Microinjection – for animal cells
Thermal or electric shock for bacteria
Plants
Agrobacterium – transfers its genes into plants to cause “tumors” or galls
Corn, cotton, soybean, sugar beet, alfalfa, golden rice, canola
Biolistics
Tissue culture techniques – totipotency
GMO examples
Microbes – bacteria to produce proteins (insulin, clotting proteins, human growth hormone, enzymes for cheese making)
Plants – Agronomic crops, blue roses, biofuel, BLS resistant tomato
Animals – traits of disease resistance, food production, research, to produce proteins
Examples of GMOs in food production
Insecticidal traits
Bt in corn
Herbicide tolerance
Glyphosate resistant soybeans
Disease resistance
Virus resistance in squash, papaya
Percentage of food crops in GMO as of 2013 world-wide (GMO Compass)
Soy 79%
Maize 32%
Canola 24%
Cotton 70%
Trend is increasing, but less so than in previous years
History of GMOs
1972 – Paul Berg combined virus DNA
1973 – Herbert Boyer and Stanley Cohen made first GMO, inserting antibiotic resistance genes into E. coli.
1974 – Rudolf Jaensich created first transgenic mouse
1975 – Asilomar Conference – recommended government oversight
1976 – Genetech founded, in 1977 produced somatostatin, a human protein, in E. coli.
1978 – created G.E. insulin
1980 – Diamond vs.
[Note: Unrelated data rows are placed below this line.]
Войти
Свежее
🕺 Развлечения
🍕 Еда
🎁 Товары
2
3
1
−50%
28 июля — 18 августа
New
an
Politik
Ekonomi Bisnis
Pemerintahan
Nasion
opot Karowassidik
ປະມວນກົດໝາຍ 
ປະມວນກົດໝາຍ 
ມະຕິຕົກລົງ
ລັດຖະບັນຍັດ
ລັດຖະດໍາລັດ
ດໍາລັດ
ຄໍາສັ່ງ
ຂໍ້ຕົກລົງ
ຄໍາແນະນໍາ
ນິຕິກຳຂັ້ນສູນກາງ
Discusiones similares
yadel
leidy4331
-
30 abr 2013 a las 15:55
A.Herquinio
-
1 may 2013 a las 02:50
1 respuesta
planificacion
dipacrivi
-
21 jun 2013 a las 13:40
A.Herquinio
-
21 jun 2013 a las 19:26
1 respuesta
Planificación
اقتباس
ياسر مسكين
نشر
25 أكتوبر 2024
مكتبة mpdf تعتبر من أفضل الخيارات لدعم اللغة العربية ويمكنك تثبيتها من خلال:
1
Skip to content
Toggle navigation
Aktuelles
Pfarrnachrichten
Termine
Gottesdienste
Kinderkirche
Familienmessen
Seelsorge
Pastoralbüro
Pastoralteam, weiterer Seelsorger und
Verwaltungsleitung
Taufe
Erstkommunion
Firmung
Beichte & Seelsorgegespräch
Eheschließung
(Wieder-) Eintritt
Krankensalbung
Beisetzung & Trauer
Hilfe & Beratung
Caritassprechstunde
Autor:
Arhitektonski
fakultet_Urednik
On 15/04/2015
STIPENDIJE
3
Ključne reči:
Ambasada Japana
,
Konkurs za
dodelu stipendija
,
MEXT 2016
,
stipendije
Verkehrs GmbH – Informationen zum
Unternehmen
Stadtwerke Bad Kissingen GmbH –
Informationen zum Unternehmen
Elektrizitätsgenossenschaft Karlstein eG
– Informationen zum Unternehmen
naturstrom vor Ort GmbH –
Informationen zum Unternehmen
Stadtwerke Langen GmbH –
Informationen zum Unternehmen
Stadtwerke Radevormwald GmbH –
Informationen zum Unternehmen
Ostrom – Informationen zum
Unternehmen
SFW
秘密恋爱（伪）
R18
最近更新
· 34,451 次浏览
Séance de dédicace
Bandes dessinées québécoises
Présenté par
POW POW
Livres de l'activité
Chakrabarty – U.S. Supreme court ruled that genetically altered life could be patented
1982 – humulin, insulin from bacteria, approved by FDA
1987 – first GMO released into the environment, an ice-minus strain of P. syringae, sprayed on strawberries and potatoes in California.  The trials were attacked by activist groups
1986 – first field trials of GMO plants in France and the U.S. – tobacco plants resistant to herbicides
1992 – China introduced first commercial GMO plant, a virus resistant tobacco
1994 – FlavrSavr tomato, modified to ripen without softening
1994 – E.U. approved commercialization of herbicide-resistant tobacco
1995 – Bt potato approved by EPA in the US.
1996 – Monsanto’s first Bt corn approved
2003 – GloFish introduced for sale
2005 – Roundup-ready alfalfa approved
2005 – GE sugar beets
2014 – breaking news: Simplot GMO potato, resistant to bruising and produces less acrylamide – example of cisgenetics
Concerns with GMOs
Gene flow – pollen or seed transfer
Patenting living organisms
Labeling?
Pesticide/Herbicide resistance – “super-weeds” and “super-bugs”
Health and environmental risks
allergens
Terminator seeds
Food for thought
Are GMOs a monolithic entity?
Fear-generating, over-generalizing
Toxic, “chemical”
“Feed the World”
Innovations hurting us rather than helping?
Restraints on innovations are prolonging our suffering?
“Scientists say” and the scientific method
Genetic engineering is a tool in improving crop production
Organisms share genes – we share ¼ of our genes with rice.